Some example rules are:
Change a push/pop into a more efficient form
replace {
push hl
pop bc
} by {
ld b,h
ld c,l
}
Remove redundant pushes
replace {
push %1
pop %1
} by {
}
Change a generic form of a shift into a more specialised, efficient form
replace {
ld h,b
ld l,c
add hl,hl
ld b,h
ld c,l
} by {
sla c
rl b
}
The optimiser puts many restrictions on the input rule set for speeds
sake. See the source code and javadoc for more information.
7.4 Potential Optimisations
As mentioned earlier, Jaune takes a very direct approach to code
generation. Some optimisations that could be performed are:
-
Dead code elimination
- Dead code occurs when a
computation is performed but the result is never used. It is very
easy to generate these in Java as the current compilers don't warn or
perform their own elimination.
- Copy propagation
- Copy propagation changes more
expensive variable to variable assignments when the value of the
incoming variable is known.
- Constant operand detection
- This is a specialised form
of Copy propagation especially for arithmetic operations such as add,
subtract, multiply, divide, and shift. If the value of one of the
operands is known, such as a multiplier or the shift count, then
specialised code can be generated instead of calling the generic
methods.
- Method prologue removal
- Each method contains a
prologue and epilogue that save and set up the lptr. In certain
small methods this could be removed.
- Optimised virtual tables
- The current method and field virtual
tables are made up of global method ID and method address pairs. This is
straight forward to generate, but requires a relatively expensive
binary search at runtime.

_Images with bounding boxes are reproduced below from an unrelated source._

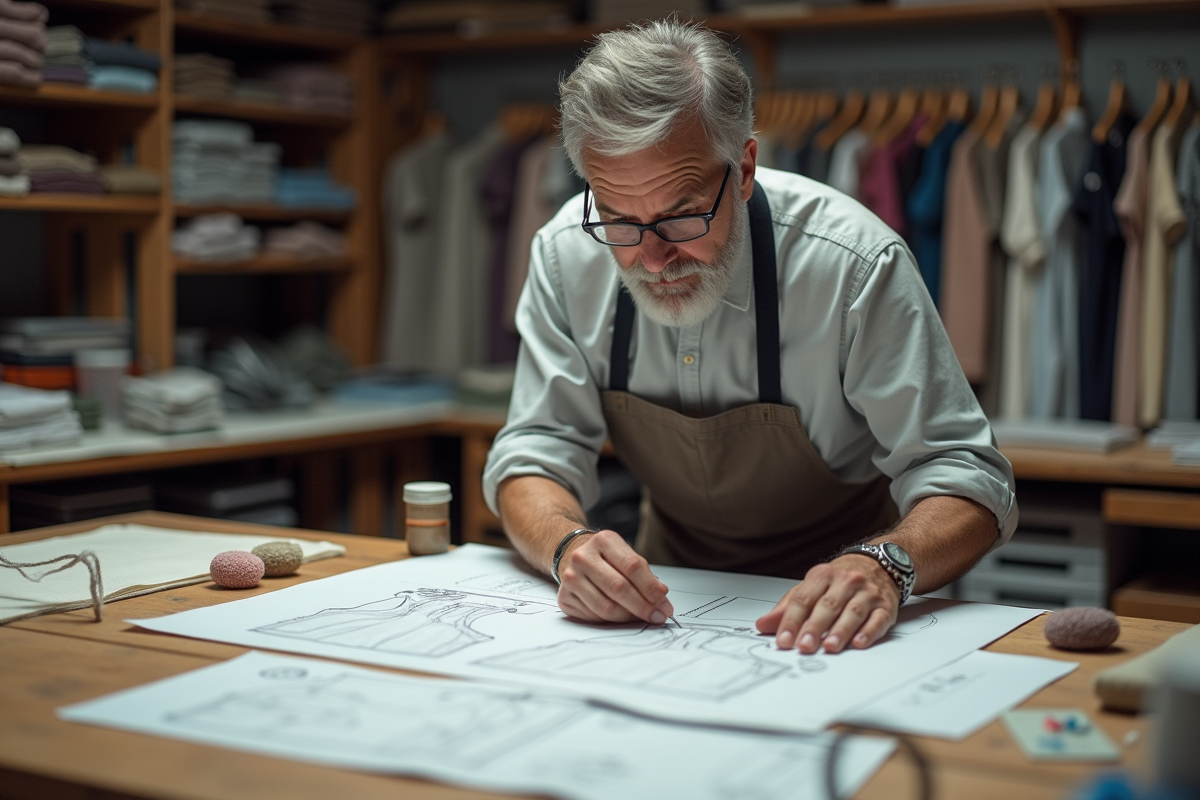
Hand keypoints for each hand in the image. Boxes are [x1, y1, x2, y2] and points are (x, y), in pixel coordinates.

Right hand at [556, 529, 674, 624]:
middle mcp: (583, 557)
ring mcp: (570, 577)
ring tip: (640, 618)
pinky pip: (593, 617)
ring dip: (628, 617)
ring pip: (606, 607)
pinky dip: (611, 621)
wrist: (571, 556)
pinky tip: (620, 616)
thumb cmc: (605, 558)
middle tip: (658, 617)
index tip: (665, 605)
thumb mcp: (625, 555)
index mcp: (603, 541)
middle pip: (619, 588)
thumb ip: (644, 574)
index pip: (633, 567)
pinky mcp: (564, 597)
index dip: (652, 589)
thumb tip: (661, 596)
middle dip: (643, 607)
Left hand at [755, 555, 898, 653]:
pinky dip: (868, 632)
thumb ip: (788, 608)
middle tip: (804, 646)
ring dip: (840, 630)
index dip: (791, 621)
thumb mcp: (812, 587)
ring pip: (853, 612)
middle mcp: (845, 582)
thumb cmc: (839, 581)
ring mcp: (867, 593)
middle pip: (828, 605)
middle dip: (814, 627)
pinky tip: (859, 643)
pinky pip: (877, 619)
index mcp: (822, 576)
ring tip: (829, 647)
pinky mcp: (885, 606)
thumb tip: (763, 625)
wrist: (879, 564)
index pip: (803, 599)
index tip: (783, 640)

It should be possible due to Java's single
inheritance model to collapse the entries down into linear table where the
method ID is the index in that table. Interfaces will require special
consideration.
8 Re-targeting
Jaune was not designed to be easily re-targeted to other assemblers or
other processors, but the required parts could abstracted out or much
of the framework re-used. To find what must change, search for
RETARGET across the compiler source code. Little support is
required from the target C compiler or startup libraries.